§ Material for the task

^^^^^^^^

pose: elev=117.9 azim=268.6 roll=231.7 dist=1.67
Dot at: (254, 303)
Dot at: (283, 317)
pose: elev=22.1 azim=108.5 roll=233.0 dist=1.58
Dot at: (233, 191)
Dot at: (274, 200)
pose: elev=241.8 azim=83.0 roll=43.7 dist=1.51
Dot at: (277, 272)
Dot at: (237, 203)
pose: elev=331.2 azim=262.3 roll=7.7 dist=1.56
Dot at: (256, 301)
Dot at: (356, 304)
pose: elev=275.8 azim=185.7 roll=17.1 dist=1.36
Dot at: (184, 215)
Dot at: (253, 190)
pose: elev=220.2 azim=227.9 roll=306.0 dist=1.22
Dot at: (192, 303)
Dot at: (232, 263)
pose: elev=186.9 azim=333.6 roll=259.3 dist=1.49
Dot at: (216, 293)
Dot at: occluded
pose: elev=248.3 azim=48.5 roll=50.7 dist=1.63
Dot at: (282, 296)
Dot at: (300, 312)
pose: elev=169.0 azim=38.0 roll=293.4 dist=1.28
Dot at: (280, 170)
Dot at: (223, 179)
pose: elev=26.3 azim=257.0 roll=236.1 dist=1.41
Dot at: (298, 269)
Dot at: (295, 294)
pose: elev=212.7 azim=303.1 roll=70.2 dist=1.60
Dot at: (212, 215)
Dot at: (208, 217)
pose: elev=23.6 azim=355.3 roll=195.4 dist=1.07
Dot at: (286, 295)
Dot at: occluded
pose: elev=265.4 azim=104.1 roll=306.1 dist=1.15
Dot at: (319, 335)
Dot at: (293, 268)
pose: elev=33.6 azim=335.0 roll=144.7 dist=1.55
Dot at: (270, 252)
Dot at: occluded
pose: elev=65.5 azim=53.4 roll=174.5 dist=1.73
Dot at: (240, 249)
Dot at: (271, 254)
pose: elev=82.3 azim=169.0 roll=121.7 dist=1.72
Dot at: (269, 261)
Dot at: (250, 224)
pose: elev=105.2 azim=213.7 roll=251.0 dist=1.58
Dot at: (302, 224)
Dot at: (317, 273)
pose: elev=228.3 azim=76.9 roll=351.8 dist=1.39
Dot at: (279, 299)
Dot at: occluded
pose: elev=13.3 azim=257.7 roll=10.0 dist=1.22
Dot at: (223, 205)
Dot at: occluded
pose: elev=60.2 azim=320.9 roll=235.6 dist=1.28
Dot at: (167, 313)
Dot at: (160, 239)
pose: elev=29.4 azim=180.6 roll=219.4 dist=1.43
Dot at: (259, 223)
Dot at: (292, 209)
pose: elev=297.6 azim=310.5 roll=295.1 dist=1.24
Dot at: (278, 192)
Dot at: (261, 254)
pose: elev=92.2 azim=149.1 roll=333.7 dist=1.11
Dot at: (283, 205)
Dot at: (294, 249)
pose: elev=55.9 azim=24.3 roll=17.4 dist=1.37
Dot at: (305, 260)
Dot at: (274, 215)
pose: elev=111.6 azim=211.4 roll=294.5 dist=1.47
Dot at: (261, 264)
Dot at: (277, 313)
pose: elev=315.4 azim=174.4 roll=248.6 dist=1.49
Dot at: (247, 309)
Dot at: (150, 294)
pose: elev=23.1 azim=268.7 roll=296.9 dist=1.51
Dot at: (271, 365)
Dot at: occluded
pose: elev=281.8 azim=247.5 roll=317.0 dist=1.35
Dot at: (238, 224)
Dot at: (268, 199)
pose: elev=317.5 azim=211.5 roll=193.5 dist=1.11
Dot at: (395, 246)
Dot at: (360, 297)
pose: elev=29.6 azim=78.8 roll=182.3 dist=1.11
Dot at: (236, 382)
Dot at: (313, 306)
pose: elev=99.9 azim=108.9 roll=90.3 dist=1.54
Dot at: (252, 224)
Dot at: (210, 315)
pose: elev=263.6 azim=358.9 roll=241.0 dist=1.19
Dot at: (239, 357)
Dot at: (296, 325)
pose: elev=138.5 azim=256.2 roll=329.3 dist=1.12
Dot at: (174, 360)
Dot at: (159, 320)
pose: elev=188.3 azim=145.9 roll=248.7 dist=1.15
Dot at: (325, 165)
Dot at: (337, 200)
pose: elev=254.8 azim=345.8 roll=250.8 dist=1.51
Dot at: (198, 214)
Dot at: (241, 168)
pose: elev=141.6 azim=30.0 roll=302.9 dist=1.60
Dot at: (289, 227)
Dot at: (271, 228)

^^^^^^^^

§ Exercise prompt
Turn every line above into a JSON list of strings, one string per line, with blank lines omitted.

§ Task result
[
  "pose: elev=117.9 azim=268.6 roll=231.7 dist=1.67",
  "Dot at: (254, 303)",
  "Dot at: (283, 317)",
  "pose: elev=22.1 azim=108.5 roll=233.0 dist=1.58",
  "Dot at: (233, 191)",
  "Dot at: (274, 200)",
  "pose: elev=241.8 azim=83.0 roll=43.7 dist=1.51",
  "Dot at: (277, 272)",
  "Dot at: (237, 203)",
  "pose: elev=331.2 azim=262.3 roll=7.7 dist=1.56",
  "Dot at: (256, 301)",
  "Dot at: (356, 304)",
  "pose: elev=275.8 azim=185.7 roll=17.1 dist=1.36",
  "Dot at: (184, 215)",
  "Dot at: (253, 190)",
  "pose: elev=220.2 azim=227.9 roll=306.0 dist=1.22",
  "Dot at: (192, 303)",
  "Dot at: (232, 263)",
  "pose: elev=186.9 azim=333.6 roll=259.3 dist=1.49",
  "Dot at: (216, 293)",
  "Dot at: occluded",
  "pose: elev=248.3 azim=48.5 roll=50.7 dist=1.63",
  "Dot at: (282, 296)",
  "Dot at: (300, 312)",
  "pose: elev=169.0 azim=38.0 roll=293.4 dist=1.28",
  "Dot at: (280, 170)",
  "Dot at: (223, 179)",
  "pose: elev=26.3 azim=257.0 roll=236.1 dist=1.41",
  "Dot at: (298, 269)",
  "Dot at: (295, 294)",
  "pose: elev=212.7 azim=303.1 roll=70.2 dist=1.60",
  "Dot at: (212, 215)",
  "Dot at: (208, 217)",
  "pose: elev=23.6 azim=355.3 roll=195.4 dist=1.07",
  "Dot at: (286, 295)",
  "Dot at: occluded",
  "pose: elev=265.4 azim=104.1 roll=306.1 dist=1.15",
  "Dot at: (319, 335)",
  "Dot at: (293, 268)",
  "pose: elev=33.6 azim=335.0 roll=144.7 dist=1.55",
  "Dot at: (270, 252)",
  "Dot at: occluded",
  "pose: elev=65.5 azim=53.4 roll=174.5 dist=1.73",
  "Dot at: (240, 249)",
  "Dot at: (271, 254)",
  "pose: elev=82.3 azim=169.0 roll=121.7 dist=1.72",
  "Dot at: (269, 261)",
  "Dot at: (250, 224)",
  "pose: elev=105.2 azim=213.7 roll=251.0 dist=1.58",
  "Dot at: (302, 224)",
  "Dot at: (317, 273)",
  "pose: elev=228.3 azim=76.9 roll=351.8 dist=1.39",
  "Dot at: (279, 299)",
  "Dot at: occluded",
  "pose: elev=13.3 azim=257.7 roll=10.0 dist=1.22",
  "Dot at: (223, 205)",
  "Dot at: occluded",
  "pose: elev=60.2 azim=320.9 roll=235.6 dist=1.28",
  "Dot at: (167, 313)",
  "Dot at: (160, 239)",
  "pose: elev=29.4 azim=180.6 roll=219.4 dist=1.43",
  "Dot at: (259, 223)",
  "Dot at: (292, 209)",
  "pose: elev=297.6 azim=310.5 roll=295.1 dist=1.24",
  "Dot at: (278, 192)",
  "Dot at: (261, 254)",
  "pose: elev=92.2 azim=149.1 roll=333.7 dist=1.11",
  "Dot at: (283, 205)",
  "Dot at: (294, 249)",
  "pose: elev=55.9 azim=24.3 roll=17.4 dist=1.37",
  "Dot at: (305, 260)",
  "Dot at: (274, 215)",
  "pose: elev=111.6 azim=211.4 roll=294.5 dist=1.47",
  "Dot at: (261, 264)",
  "Dot at: (277, 313)",
  "pose: elev=315.4 azim=174.4 roll=248.6 dist=1.49",
  "Dot at: (247, 309)",
  "Dot at: (150, 294)",
  "pose: elev=23.1 azim=268.7 roll=296.9 dist=1.51",
  "Dot at: (271, 365)",
  "Dot at: occluded",
  "pose: elev=281.8 azim=247.5 roll=317.0 dist=1.35",
  "Dot at: (238, 224)",
  "Dot at: (268, 199)",
  "pose: elev=317.5 azim=211.5 roll=193.5 dist=1.11",
  "Dot at: (395, 246)",
  "Dot at: (360, 297)",
  "pose: elev=29.6 azim=78.8 roll=182.3 dist=1.11",
  "Dot at: (236, 382)",
  "Dot at: (313, 306)",
  "pose: elev=99.9 azim=108.9 roll=90.3 dist=1.54",
  "Dot at: (252, 224)",
  "Dot at: (210, 315)",
  "pose: elev=263.6 azim=358.9 roll=241.0 dist=1.19",
  "Dot at: (239, 357)",
  "Dot at: (296, 325)",
  "pose: elev=138.5 azim=256.2 roll=329.3 dist=1.12",
  "Dot at: (174, 360)",
  "Dot at: (159, 320)",
  "pose: elev=188.3 azim=145.9 roll=248.7 dist=1.15",
  "Dot at: (325, 165)",
  "Dot at: (337, 200)",
  "pose: elev=254.8 azim=345.8 roll=250.8 dist=1.51",
  "Dot at: (198, 214)",
  "Dot at: (241, 168)",
  "pose: elev=141.6 azim=30.0 roll=302.9 dist=1.60",
  "Dot at: (289, 227)",
  "Dot at: (271, 228)"
]